Another case in which it would seem that the systems memory allocation is working against the user is the scenario when one 'unknowing stacking virtual file systems'. And that is booger of problem. A 'virtual ill-logic bomb' so to speak.
It quite frequently happens to USB drives formatted in fat32 on an ext 4 system who are then transfered to zfs systems that are improperly set up with the csh shell as the man login shell. It creates the virtual recursion of "Read-File only USB file system" problem on the disk and formats/mounts the drive to vFat from fat32, which in turn creates a bad blocks sector, and extracts (virtually moves) a directory up to its parent directories level, which causes the infinite loop! The directory isn't physically at the parent's level of hierarchy. The Syntax of the csh causes is the cause of this.
*NOTE: The drive is read only on all systems but a zfs c-shell login system.
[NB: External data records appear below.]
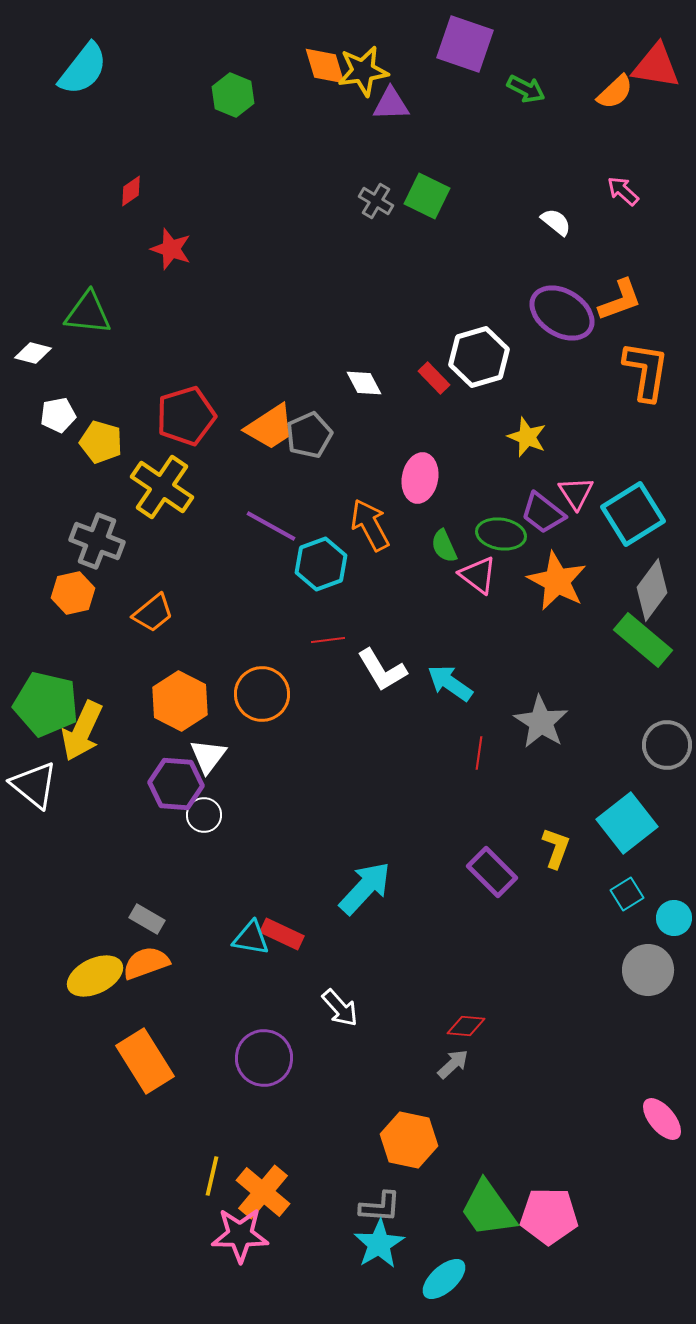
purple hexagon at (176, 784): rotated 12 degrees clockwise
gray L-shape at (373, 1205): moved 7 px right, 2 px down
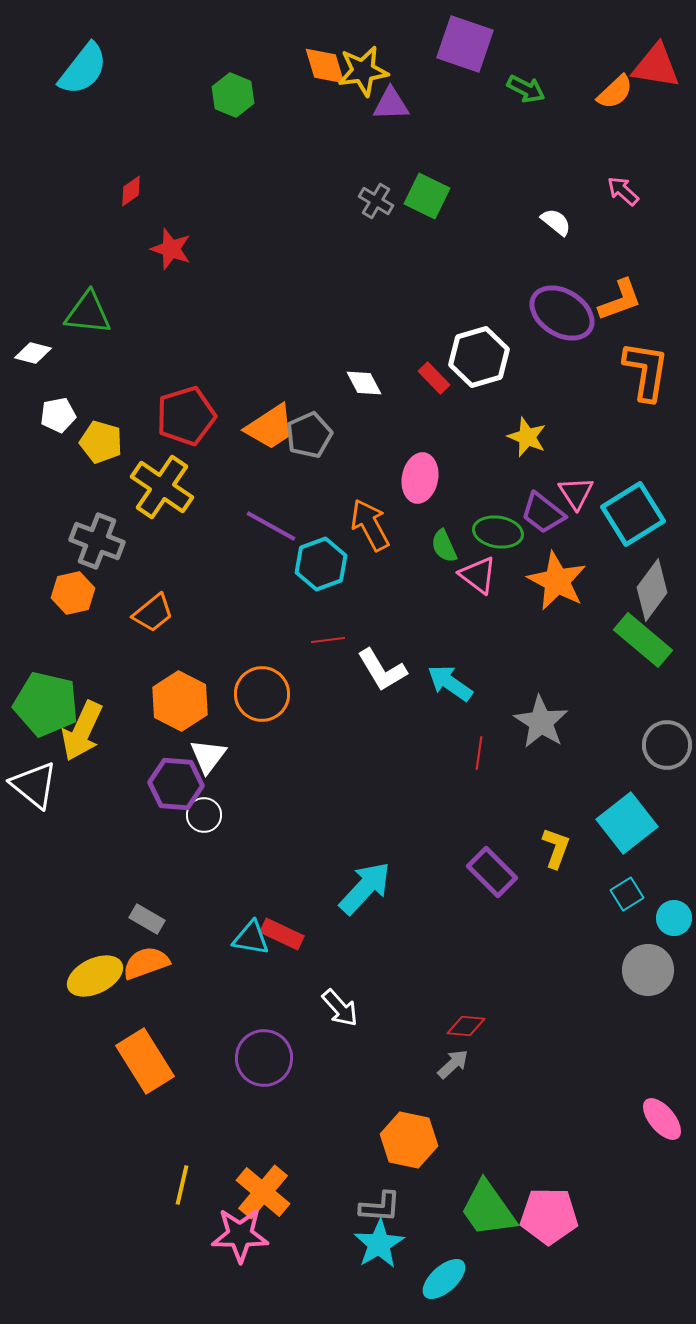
green ellipse at (501, 534): moved 3 px left, 2 px up
yellow line at (212, 1176): moved 30 px left, 9 px down
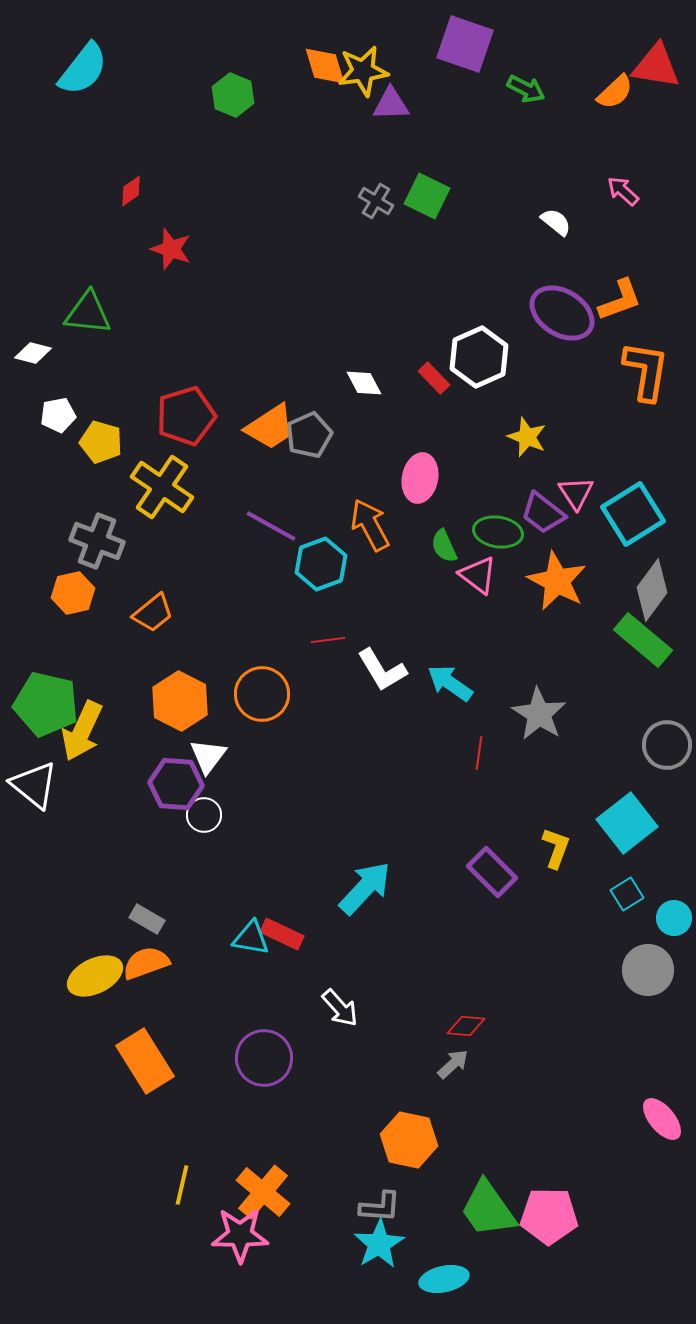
white hexagon at (479, 357): rotated 8 degrees counterclockwise
gray star at (541, 722): moved 2 px left, 8 px up
cyan ellipse at (444, 1279): rotated 30 degrees clockwise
To completely disable updatedb could create ill-logic in reference to memory-allocation and 'the roll back effect'.. If you have ever had a roll back when you didnt want it, you know what I mean when two hours worth of command line scripting is Fubar-ed because you didn't allocate your your job processing into memory.
Now if you have two or more physical processors (e.g. dual core or more), and ddr3 ram, then your fine. As long as your not running heavy graphics, in which case if that powerload is causing your problems, updatedb would be last on your list. If you are trying to disguise your movements to the system for some reason then there is other ways to go about it rather than disabling updatedb, and in fact updatedb would would solidify your actions that 'nothing happen' as far the disguise to your system.
Quite frankly based on the size of the binary file /usr/bin/updatedb and considering the architecture of signal/system communication with-in the OS and that Bash is 10 times the size of is reciprocally linked shell dash or ash the asyncronous call is very inexpensive on the system.
If you are logged into the shell running sequential scripts you've written, and you are an administrator (e.g. sudo), running the following command:
~$ sudo bash
Then you probably want to create a local variable within your script (updatedb needs system priviledges, AKA root/sudo/wheel), e.g.:
# Create local variables
echo "Beginning Execution of sequence "
In which case the sequence is using STDOUT/STDIN from other shell scripts that you have written and are executing as variables with in your main script or say you have a personal or business admin package set up where you upload/download/port from cdrom or usb or whatever, that is extremely large and have personal installation scripts for them, YOU WANT TO KEEP updatedb. When the terminal shell is open, that is your main application instance. Other applications can/do run asyncronously but updatedb is one of the least expensive in terms of overall system/computing demand. Many times, especially with on the lxdm Desk Enviro's and the Lxterm (that thing is super fast), but not solely; with out adding updatedb to my scripts, the system has shot me errors that the files don't exist or that something screwy had happened. And Im like WHAT!
The shell is faster than system that it administers I guarantee you that!
In which case you would then call updatedb variable to lock the previous sequence into memory, as shown
echo "Updating local database "
echo "Exiting script two "
Do you see what Im saying? If you ask this because you are running execution speed tests i.e. Andrew Tanenbaum style than have at it. Other wise use the tool to your advantage.